== Предоставленный текст
…Промолчит и один из малых сих — Эбенизер Эверетт, за гробом которого шел он в минувшем году рука об руку с безутешным Дж. Дж. Да, старина Эверетт по такому поводу наверняка покинул бы приватные комнаты Томсона и поднялся бы к нему, Резерфорду, на второй этаж и притащил бы в подарок какую-нибудь занятную стеклодувную игрушку, чтобы напомнить времена тридцатипятилетней давности, когда вопреки недоброжелательству чванных ассистентов они пускали и ловили здесь первые радиоволны.
…Промолчит навсегда оставшийся юным Гарри Мозли. И не успевший состариться миляга Годлевский.
И в праздничную минуту ему подумалось, что он окружен тенями и мертвых на свете уже больше, чем живых.
Но нет — эта мысль была слишком уж мрачной. Вот ведь жив еще даже старый старый Сёрл — руководитель студенческого практикума, хранитель кавендишевских традиций и преданий чуть ли не максвелловской поры. Что там новые идеи и новые методы в физике! Он не мог опомниться от удивления, что женщин пустили в науку. Когда впервые пришли на лабораторные занятия в Кавендиш студентки из Ньюнхэм-колледжа, он явился к Резерфорду, показал ему чистый лист белой бумаги со слабым пятнышком посредине и спросил: «Резерфорд, посмотри и скажи, что это такое?» Резерфорд посмотрел и сказал, что не знает, что это такое. «Резерфорд, это женская слеза!» — сказал Сёрл. Скромнейший добряк еще не отбыл вслед за всем своим поколеньем, от которого теперь кажется только и остались, что он да Дж. Дж.
В общем и это размышление о живых стариках не утешило. Угрюмые мысли не ушли. И сквернейшей была мысль, что промолчит Болтвуд.
…Промолчит друг, решивший сам променять эту великую штуку — жизнь — на что-то другое. Прошло уже четыре года со времени его самоубийства, а оно все не выходило из головы. В каком непроницаемом мраке должен вдруг застать себя человек, чтобы стало желанным превращенье в ничто! Немыслимое добровольное превращенье. Беда, которой уже никак не поправить. Решение, ничего не решающее, ибо устраняет оно как раз того, кто жаждал воспользоваться его плодами.
====
== Исходные записи
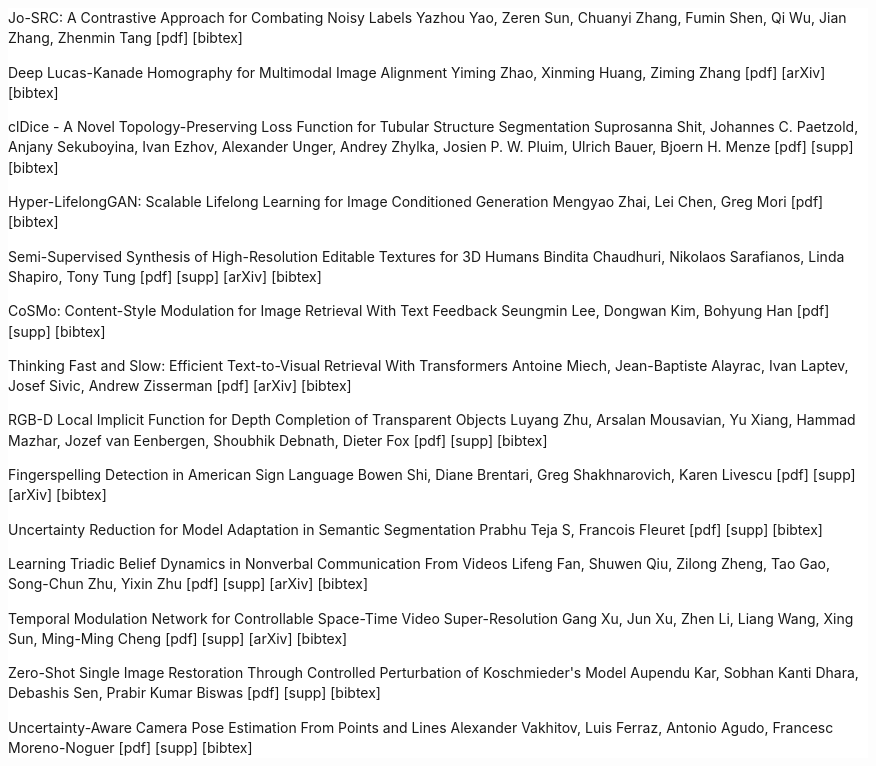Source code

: Jo-SRC: A Contrastive Approach for Combating Noisy Labels
Yazhou Yao, Zeren Sun, Chuanyi Zhang, Fumin Shen, Qi Wu, Jian Zhang, Zhenmin Tang
[pdf] [bibtex]

Deep Lucas-Kanade Homography for Multimodal Image Alignment
Yiming Zhao, Xinming Huang, Ziming Zhang
[pdf] [arXiv] [bibtex]

clDice - A Novel Topology-Preserving Loss Function for Tubular Structure Segmentation
Suprosanna Shit, Johannes C. Paetzold, Anjany Sekuboyina, Ivan Ezhov, Alexander Unger, Andrey Zhylka, Josien P. W. Pluim, Ulrich Bauer, Bjoern H. Menze
[pdf] [supp] [bibtex]

Hyper-LifelongGAN: Scalable Lifelong Learning for Image Conditioned Generation
Mengyao Zhai, Lei Chen, Greg Mori
[pdf] [bibtex]

Semi-Supervised Synthesis of High-Resolution Editable Textures for 3D Humans
Bindita Chaudhuri, Nikolaos Sarafianos, Linda Shapiro, Tony Tung
[pdf] [supp] [arXiv] [bibtex]

CoSMo: Content-Style Modulation for Image Retrieval With Text Feedback
Seungmin Lee, Dongwan Kim, Bohyung Han
[pdf] [supp] [bibtex]

Thinking Fast and Slow: Efficient Text-to-Visual Retrieval With Transformers
Antoine Miech, Jean-Baptiste Alayrac, Ivan Laptev, Josef Sivic, Andrew Zisserman
[pdf] [arXiv] [bibtex]

RGB-D Local Implicit Function for Depth Completion of Transparent Objects
Luyang Zhu, Arsalan Mousavian, Yu Xiang, Hammad Mazhar, Jozef van Eenbergen, Shoubhik Debnath, Dieter Fox
[pdf] [supp] [bibtex]

Fingerspelling Detection in American Sign Language
Bowen Shi, Diane Brentari, Greg Shakhnarovich, Karen Livescu
[pdf] [supp] [arXiv] [bibtex]

Uncertainty Reduction for Model Adaptation in Semantic Segmentation
Prabhu Teja S, Francois Fleuret
[pdf] [supp] [bibtex]

Learning Triadic Belief Dynamics in Nonverbal Communication From Videos
Lifeng Fan, Shuwen Qiu, Zilong Zheng, Tao Gao, Song-Chun Zhu, Yixin Zhu
[pdf] [supp] [arXiv] [bibtex]

Temporal Modulation Network for Controllable Space-Time Video Super-Resolution
Gang Xu, Jun Xu, Zhen Li, Liang Wang, Xing Sun, Ming-Ming Cheng
[pdf] [supp] [arXiv] [bibtex]

Zero-Shot Single Image Restoration Through Controlled Perturbation of Koschmieder's Model
Aupendu Kar, Sobhan Kanti Dhara, Debashis Sen, Prabir Kumar Biswas
[pdf] [supp] [bibtex]

Uncertainty-Aware Camera Pose Estimation From Points and Lines
Alexander Vakhitov, Luis Ferraz, Antonio Agudo, Francesc Moreno-Noguer
[pdf] [supp] [bibtex]
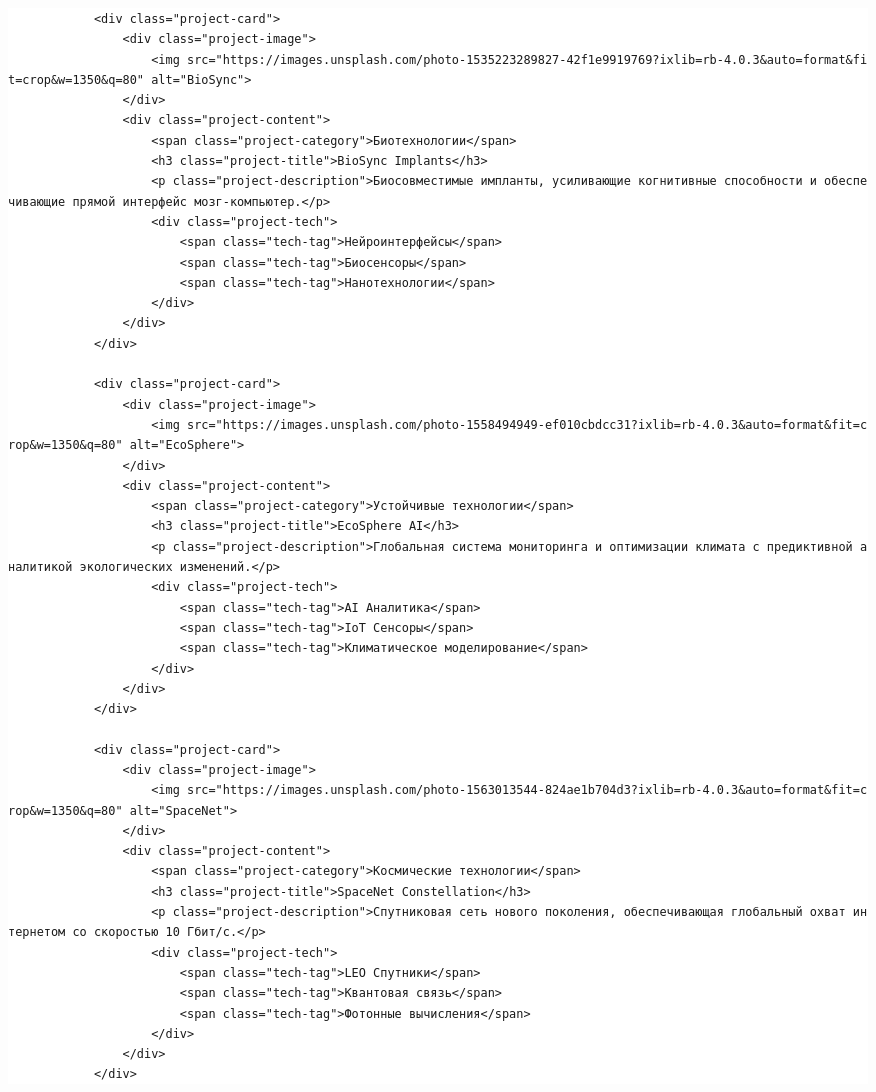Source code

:                 <div class="project-card">
                    <div class="project-image">
                        <img src="https://images.unsplash.com/photo-1535223289827-42f1e9919769?ixlib=rb-4.0.3&auto=format&fit=crop&w=1350&q=80" alt="BioSync">
                    </div>
                    <div class="project-content">
                        <span class="project-category">Биотехнологии</span>
                        <h3 class="project-title">BioSync Implants</h3>
                        <p class="project-description">Биосовместимые импланты, усиливающие когнитивные способности и обеспечивающие прямой интерфейс мозг-компьютер.</p>
                        <div class="project-tech">
                            <span class="tech-tag">Нейроинтерфейсы</span>
                            <span class="tech-tag">Биосенсоры</span>
                            <span class="tech-tag">Нанотехнологии</span>
                        </div>
                    </div>
                </div>
                
                <div class="project-card">
                    <div class="project-image">
                        <img src="https://images.unsplash.com/photo-1558494949-ef010cbdcc31?ixlib=rb-4.0.3&auto=format&fit=crop&w=1350&q=80" alt="EcoSphere">
                    </div>
                    <div class="project-content">
                        <span class="project-category">Устойчивые технологии</span>
                        <h3 class="project-title">EcoSphere AI</h3>
                        <p class="project-description">Глобальная система мониторинга и оптимизации климата с предиктивной аналитикой экологических изменений.</p>
                        <div class="project-tech">
                            <span class="tech-tag">AI Аналитика</span>
                            <span class="tech-tag">IoT Сенсоры</span>
                            <span class="tech-tag">Климатическое моделирование</span>
                        </div>
                    </div>
                </div>
                
                <div class="project-card">
                    <div class="project-image">
                        <img src="https://images.unsplash.com/photo-1563013544-824ae1b704d3?ixlib=rb-4.0.3&auto=format&fit=crop&w=1350&q=80" alt="SpaceNet">
                    </div>
                    <div class="project-content">
                        <span class="project-category">Космические технологии</span>
                        <h3 class="project-title">SpaceNet Constellation</h3>
                        <p class="project-description">Спутниковая сеть нового поколения, обеспечивающая глобальный охват интернетом со скоростью 10 Гбит/с.</p>
                        <div class="project-tech">
                            <span class="tech-tag">LEO Спутники</span>
                            <span class="tech-tag">Квантовая связь</span>
                            <span class="tech-tag">Фотонные вычисления</span>
                        </div>
                    </div>
                </div>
====
# [Части упражнения]
(1) Сколько строк в записях содержат слово «From»? Ответьте одним числом.
(2) Допишите следующую часть отрывка о Резерфорде, начав сразу после его последнего предложения.

# [Ответы по заданиям]
(1) 2

(2)
Бессмыслица — полная и безоговорочная, да, к сожалению, разумом неопровергаемая.
Впоследствии, через полтора года, ему удалось оттянуть на время трагическую развязку в жизни другого современника и коллеги, Пауля Эренфеста. Близкими отношениями он связан с ним не был, но, как и все физики мира, чрезвычайно его ценил.
Случилось так, что Капица получил от Эренфеста мрачнейшее письмо. Всегда оживленный, мягкосердечный, щедро расточавший свою доброту, свои идеи, свою пылкость, Эренфест писал на этот раз как человек, загнанный обстоятельствами в угол. Тому причиной были и безвыходные личные дела и застарелое ужасное убеждение Эренфеста в собственной творческой неполноценности. Он полагал, что должен покинуть Лейден и Голландию. Между строк, да и прямо, читалось, что он близок к самоубийству. Он просил Капицу устроить так, чтобы Резерфорд помог ему перебраться куда-нибудь в глушь — в Канаду или Антиподы. Вместо долгих объяснений Капица просто показал Резерфорду это письмо. Прочитав его, сэр Эрнст задумался. Потом сказал: «Он никуда не должен перебираться. Пусть остается в Лейдене. Я напишу ему все, что нужно». Вскоре Эренфест радостно сообщил Капице, что решил не уезжать из Лейдена, ибо получил такое письмо от Резерфорда, что понял: надо жить и работать.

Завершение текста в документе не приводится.